Our agroindustrial-military complex stems from byproducts and excess raw materials of bombs from WWII that gave rise to chemical fertilizer and the government subsidies of the corn plant (not the farmer) and it wields the sword that has severed that connection between my feet and the Earth. We no longer walk on soil on farms, and the soil is no longer rich enough to supply the food it grows OR the vital nutrients that keep us healthy. Rather, monocultures, a mentality of "bigger, stronger, faster," and measuring the productivity of a farm (agribusiness) in yield-per-acre, along with the federal guarantee to protect corn from market pressures as well as environmental changes are the forces at work to strip value from the soil, diminish our health and break the connection between earth, plant, and human.

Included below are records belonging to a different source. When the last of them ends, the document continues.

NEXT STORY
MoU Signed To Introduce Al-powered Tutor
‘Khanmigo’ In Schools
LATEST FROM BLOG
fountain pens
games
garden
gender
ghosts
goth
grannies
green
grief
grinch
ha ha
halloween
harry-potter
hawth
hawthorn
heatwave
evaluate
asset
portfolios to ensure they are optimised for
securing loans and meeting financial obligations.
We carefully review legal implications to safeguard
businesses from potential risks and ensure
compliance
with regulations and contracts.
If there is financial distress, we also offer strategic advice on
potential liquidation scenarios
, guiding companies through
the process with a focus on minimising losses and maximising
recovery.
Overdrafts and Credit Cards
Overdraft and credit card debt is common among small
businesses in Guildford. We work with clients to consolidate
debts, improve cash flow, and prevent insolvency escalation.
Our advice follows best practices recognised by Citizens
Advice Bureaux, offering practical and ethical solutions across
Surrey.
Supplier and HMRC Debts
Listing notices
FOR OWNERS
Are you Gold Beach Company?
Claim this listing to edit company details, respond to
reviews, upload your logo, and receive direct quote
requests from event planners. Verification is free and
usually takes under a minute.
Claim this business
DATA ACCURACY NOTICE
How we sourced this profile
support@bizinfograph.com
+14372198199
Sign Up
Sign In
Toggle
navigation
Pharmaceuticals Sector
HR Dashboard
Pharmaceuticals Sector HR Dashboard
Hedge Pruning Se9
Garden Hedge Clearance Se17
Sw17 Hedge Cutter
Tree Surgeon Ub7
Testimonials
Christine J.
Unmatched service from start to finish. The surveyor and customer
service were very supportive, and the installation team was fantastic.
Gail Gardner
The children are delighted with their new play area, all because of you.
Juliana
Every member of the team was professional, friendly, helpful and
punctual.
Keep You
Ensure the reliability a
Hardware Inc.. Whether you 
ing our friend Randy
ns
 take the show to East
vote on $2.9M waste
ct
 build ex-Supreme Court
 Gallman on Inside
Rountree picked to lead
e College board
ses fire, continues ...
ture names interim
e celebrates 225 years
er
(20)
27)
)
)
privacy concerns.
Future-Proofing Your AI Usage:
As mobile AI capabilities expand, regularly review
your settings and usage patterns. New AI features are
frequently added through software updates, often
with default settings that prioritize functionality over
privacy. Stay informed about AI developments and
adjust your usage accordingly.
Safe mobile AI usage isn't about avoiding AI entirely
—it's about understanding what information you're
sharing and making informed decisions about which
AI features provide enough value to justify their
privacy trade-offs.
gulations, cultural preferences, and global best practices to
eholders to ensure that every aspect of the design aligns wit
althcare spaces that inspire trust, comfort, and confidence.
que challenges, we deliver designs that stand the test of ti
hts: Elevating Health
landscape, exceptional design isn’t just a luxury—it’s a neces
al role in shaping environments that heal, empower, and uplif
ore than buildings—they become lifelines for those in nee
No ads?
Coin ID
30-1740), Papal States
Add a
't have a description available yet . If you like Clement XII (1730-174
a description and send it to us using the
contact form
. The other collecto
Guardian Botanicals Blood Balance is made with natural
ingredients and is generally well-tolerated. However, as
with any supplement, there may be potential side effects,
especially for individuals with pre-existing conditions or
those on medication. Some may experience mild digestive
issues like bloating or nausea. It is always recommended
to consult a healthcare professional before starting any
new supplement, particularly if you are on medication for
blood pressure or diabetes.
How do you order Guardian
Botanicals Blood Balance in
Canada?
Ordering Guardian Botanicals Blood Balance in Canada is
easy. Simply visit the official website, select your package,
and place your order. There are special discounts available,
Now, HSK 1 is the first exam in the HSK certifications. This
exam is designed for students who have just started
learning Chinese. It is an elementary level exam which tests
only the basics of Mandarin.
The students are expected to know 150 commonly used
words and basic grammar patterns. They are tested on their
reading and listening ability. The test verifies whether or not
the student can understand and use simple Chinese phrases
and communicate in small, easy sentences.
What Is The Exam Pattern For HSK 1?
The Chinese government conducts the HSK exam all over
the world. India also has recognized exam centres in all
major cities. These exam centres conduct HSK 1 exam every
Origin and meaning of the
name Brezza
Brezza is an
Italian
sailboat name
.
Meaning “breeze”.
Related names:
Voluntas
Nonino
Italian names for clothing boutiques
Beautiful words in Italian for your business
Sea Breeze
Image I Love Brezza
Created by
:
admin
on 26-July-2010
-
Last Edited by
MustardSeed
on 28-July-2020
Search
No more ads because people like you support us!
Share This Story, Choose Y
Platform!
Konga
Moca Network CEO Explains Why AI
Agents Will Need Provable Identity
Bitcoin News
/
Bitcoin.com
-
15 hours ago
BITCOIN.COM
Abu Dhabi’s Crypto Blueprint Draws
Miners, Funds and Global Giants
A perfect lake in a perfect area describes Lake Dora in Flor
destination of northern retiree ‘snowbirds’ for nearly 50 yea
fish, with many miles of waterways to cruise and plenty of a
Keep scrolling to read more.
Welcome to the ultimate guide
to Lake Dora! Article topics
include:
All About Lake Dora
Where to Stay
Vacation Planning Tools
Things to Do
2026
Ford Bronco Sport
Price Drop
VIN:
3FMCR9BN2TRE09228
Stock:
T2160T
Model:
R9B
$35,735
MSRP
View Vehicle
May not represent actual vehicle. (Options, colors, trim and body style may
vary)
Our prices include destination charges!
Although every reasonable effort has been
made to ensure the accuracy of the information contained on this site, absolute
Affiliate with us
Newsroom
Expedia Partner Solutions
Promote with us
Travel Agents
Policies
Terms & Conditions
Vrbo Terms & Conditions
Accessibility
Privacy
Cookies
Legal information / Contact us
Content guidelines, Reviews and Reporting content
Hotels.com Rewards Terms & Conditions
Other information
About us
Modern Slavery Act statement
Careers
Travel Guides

Gary Paul Nabhan, author of Why Some Like it Hot, discusses the role of place in our nutrition, and the relationship between our genes, culture and nutrition. These three factors influence the whole person in their development, mantainance, or destruction of health. Based on the evolution of our ancestors from hunter/gatherer societies to agricultural cultures with a settled sense of place and connection to local lands, plants and foodstuffs, the genes of our predecessors were shaped by the nutrient availablity in that place- be it Moldova, Italy, Greece, Peru, or the Americas. Where our families came from makes a difference in what we need, what we are susceptible to and what may be toxic for us.

For example, Nabhan looks in depth at the susceptibility of members of many Native American Indian tribes to alcoholism and diabetes. One major facet of the traditional Native diet includes a number of what are referred to as slow-starches, or complex carbohydrates that metabolize slowly and thus avoid creating a spike in blood-glucose levels typical of simple sugars (often processed, white sugars and flours, i.e. pastries, pasta etc.). Nabhan asserts that the regular consumption of these foods provided a kind of protection from the genetic predisposition of Native Peoples to insulin resistance (a pre-diabetic symptom) and alcohol sensitivity. When Native Peoples no longer had access to these traditional foods (being forced off of their own land and being made to rely on the US government for food and commodities on reservations), they were no longer protected from their genetic predispositions and thus experience highly processed sugars differently than do people whose ancestral genetic evolution did not include those sensitivities. Additionally, the advent of lactose TOLERANCE is a fairly new development in human genetics and nutrition and co-evolved with the domestication and use of animals as livestock. It became more efficient to contain the cows as livestock and harvest milk, butter and cheese from them than it did to follow the herds and hunt them for meat. This was simultaneous with the settling of groups of people in a single place and hence the development of a relationship with the place and the land. With milk available as a continuous source of fat and protein from the cows, gradually, some human genetics evolved to continue to produce lactase (the enzyme to break down the protein found in milk) into adulthood instead of slowly "turning off" that gene with aging. This coevolution of cow, place and human genetics, however, did not occur at the same time in all groups of people. Many Native American Indians were still engaging in hunter/gathering while other tribes and colonizers had already settled into place and habits of milk-drinking. This is an explanation for the many lactose-intolerant individuals, especially those of Native American Indian descent.

So there is this dialogue constantly happening between the places we've been (ancestrally speaking), the place in which we are, what our ancestors ate, and what we eat. That dialogue is written in our genes, and in the chemistry of our bodies- the constant flux and flow of biochemical interactions between our nutrition, our genes and our culture (which includes ways of thinking about food, bodies, history, and place- more on this in the next post!)

Long story short: There's a lot more involved in the health of our bodies and the health of the land- but it comes down to the relationship between those two.